Long-term pulmonary rehabilitation (PR) maintenance programs can benefit people with chronic obstructive pulmonary disease (COPD) in a real-life setting, a retrospective study indicates.
In fact, PR maintenance programs lasting three years or more were associated with favorable survival indicators among patients, particularly those with less severe disease, the study data demonstrated.
The study, “Efficacy of a long-term pulmonary rehabilitation maintenance program for COPD patients in a real-life setting: a 5-year cohort study,” was published in the journal Respiratory Research.
Although there is no cure for COPD, lifestyle changes and treatments can be effective at managing its symptoms. One option is PR, a program that incorporates exercise training, health education classes, and psychological support.
PR has been shown to ease shortness of breath (dyspnea) and improve exercise capacity and quality of life among COPD patients. Although these benefits can be further sustained with the aid of specialized PR maintenance programs for one to two years, the potential long-term benefits of such regimens have not been explored.

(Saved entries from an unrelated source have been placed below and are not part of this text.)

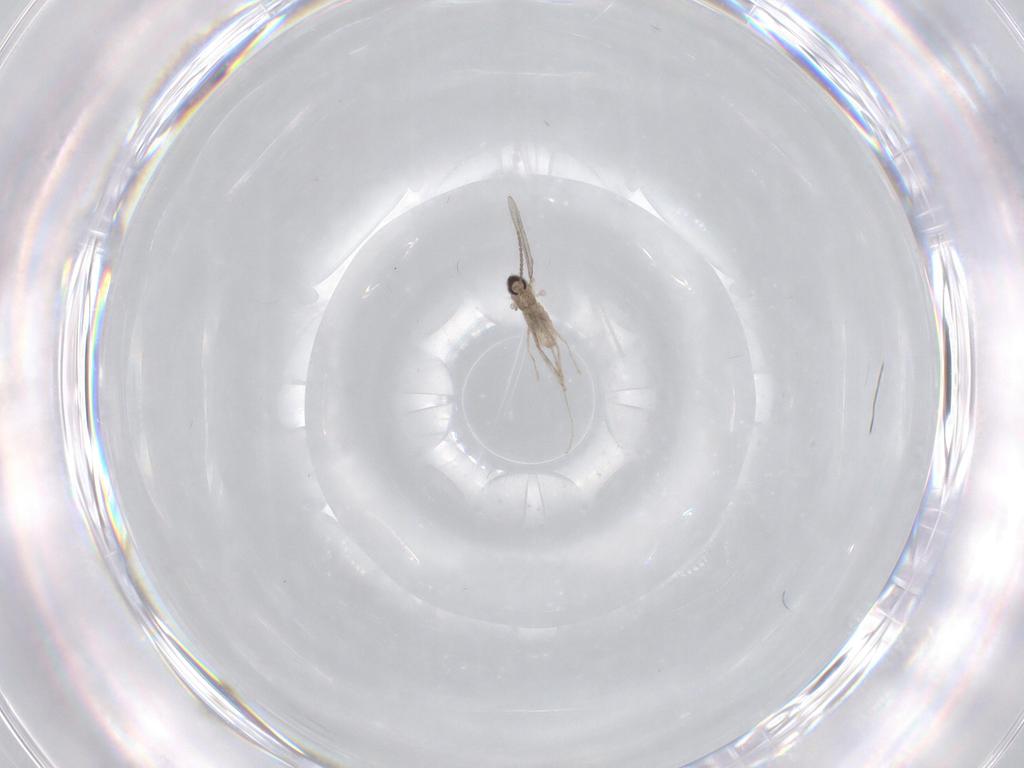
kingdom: Animalia
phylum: Arthropoda
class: Insecta
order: Diptera
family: Cecidomyiidae
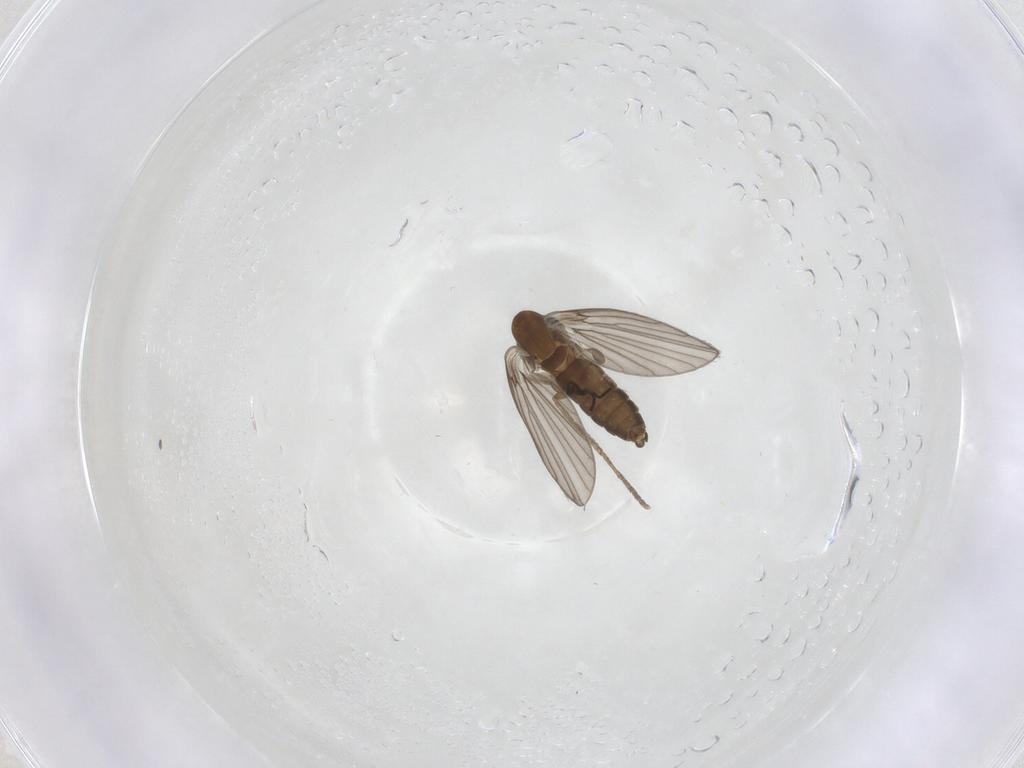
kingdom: Animalia
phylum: Arthropoda
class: Insecta
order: Diptera
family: Psychodidae
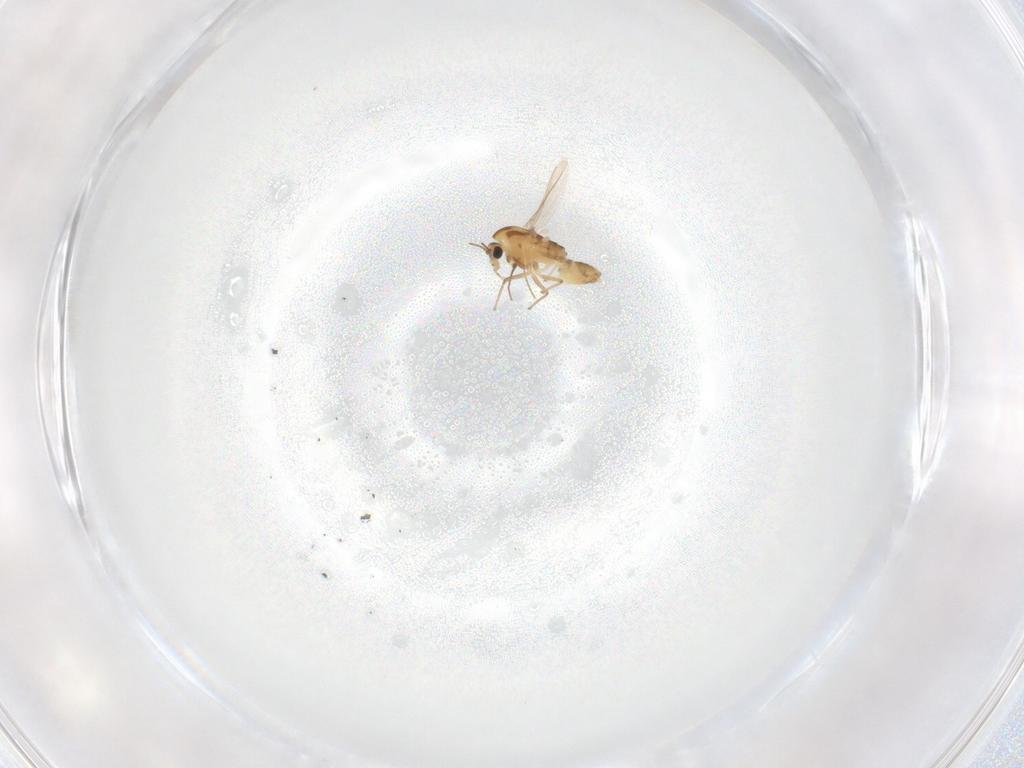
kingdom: Animalia
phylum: Arthropoda
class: Insecta
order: Diptera
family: Chironomidae
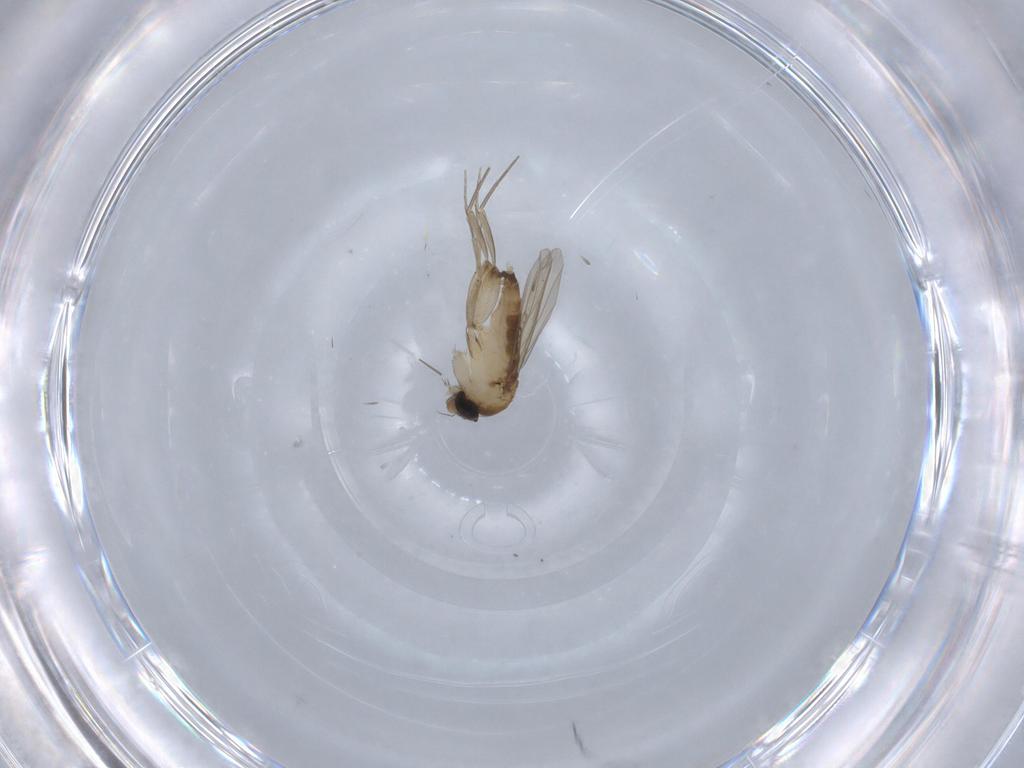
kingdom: Animalia
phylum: Arthropoda
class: Insecta
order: Diptera
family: Phoridae
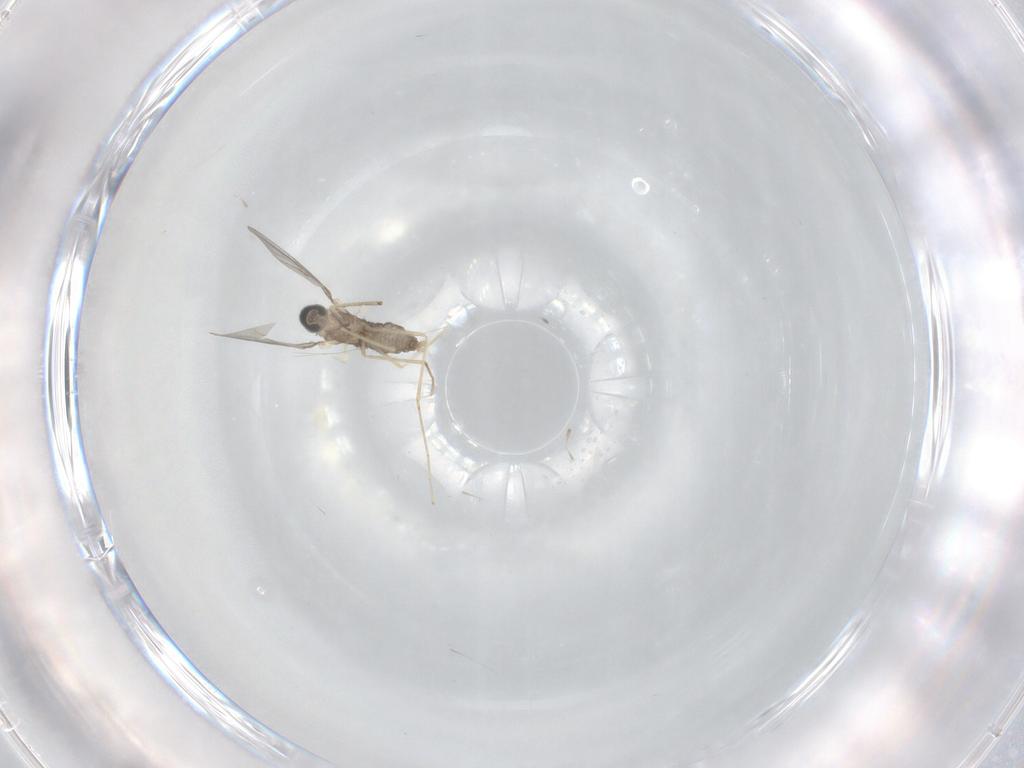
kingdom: Animalia
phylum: Arthropoda
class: Insecta
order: Diptera
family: Cecidomyiidae
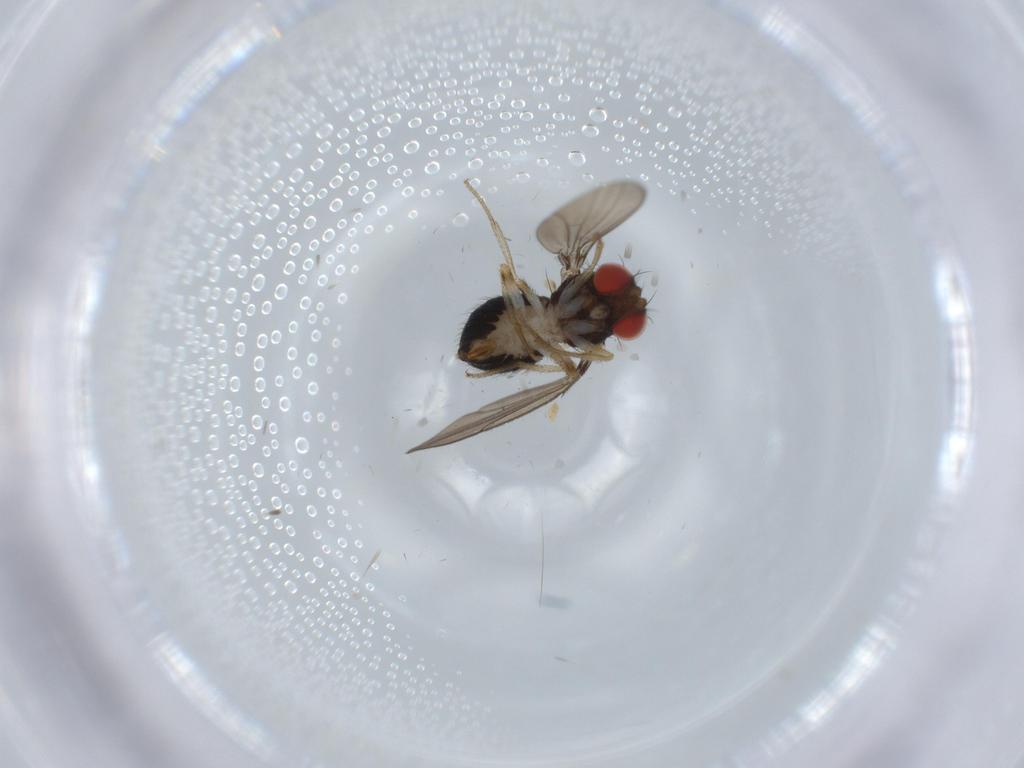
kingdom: Animalia
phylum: Arthropoda
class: Insecta
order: Diptera
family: Drosophilidae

To fill this knowledge gap, researchers at the University of Montpellier, in France, examined data from the French Air+R network database. Their goal: to assess changes in the outcomes and survival probability of 144 COPD patients who were on a multidisciplinary PR maintenance program for one to five years after being discharged from a pulmonary rehabilitation program.
The patients had a mean age of 66.26 and a majority (56.9%) were male. On average, the patients had at least two additional health conditions (comorbidities), the most common being cardiovascular (59.7%), pulmonary (45.8%), or metabolic (32.6%) disorders.
Every year, patients following the PR maintenance program completed the six-minute walk test (6MWT), which measures physical endurance. Assessments also were done to evaluate their health-related quality of life — using the VQ11 questionnaire — and shortness of breath, for which the investigators used the Medical Research Council (MRC) dyspnea scale. Their five-year survival probability was compared with that of a control group, which included patients who completed a PR program without following through with a maintenance intervention.
Most patients (73%) had complete follow-up data. A total of 39 withdrew from the study at some point and 10 died. The reasons for withdrawal included clinical worsening (10 cases), motivation (seven cases), logistics (six cases), relationships within the network (six cases), or others (10 cases). The adherence rate to the maintenance program was 53%. Oe adverse event, that of knee swelling, was reported.
The results showed that patients following the maintenance program had significant PR benefits at four years for 6MWD and VQ11 and at five years for MRC assessments. In this group of patients, an average of 0.26 unprogrammed medical consultations and 0.86 hospitalization days per year were recorded during follow-up.
When analyzing multiple variables at the same time — a process called a multivariate analysis — the researchers found the risk of death (mortality) among patients on long-term pulmonary rehabilitation maintenance was 3.1-times lower than in those who did not follow such a program. Moreover, the five-year survival probability was significantly higher for patients on PR maintenance.
The investigators also identified two clusters of response to long-term PR: one of responder patients and one of non-responders. The non-responder cluster included 30 patients on the PR maintenance program (21%), while the responder cluster included those with less severe disease.
The study had several limitations, the researchers noted, including its non-randomized design, potential biases of the survival analysis, and a lack of complete initial PR data.
Nonetheless, the researchers said the study’s results showed that long-term programs were effective.
“Although complementary research studies with other designs are warranted, this study adds valuable information regarding the indications and decisions for pulmonary rehabilitation,” the researchers wrote.
“This study provides evidence of the efficacy of a pragmatic PR maintenance program in a real-life setting for more than 3 years,” the team concluded. “In contrast to short-term PR, long-term PR maintenance appeared more beneficial in less severe COPD patients.”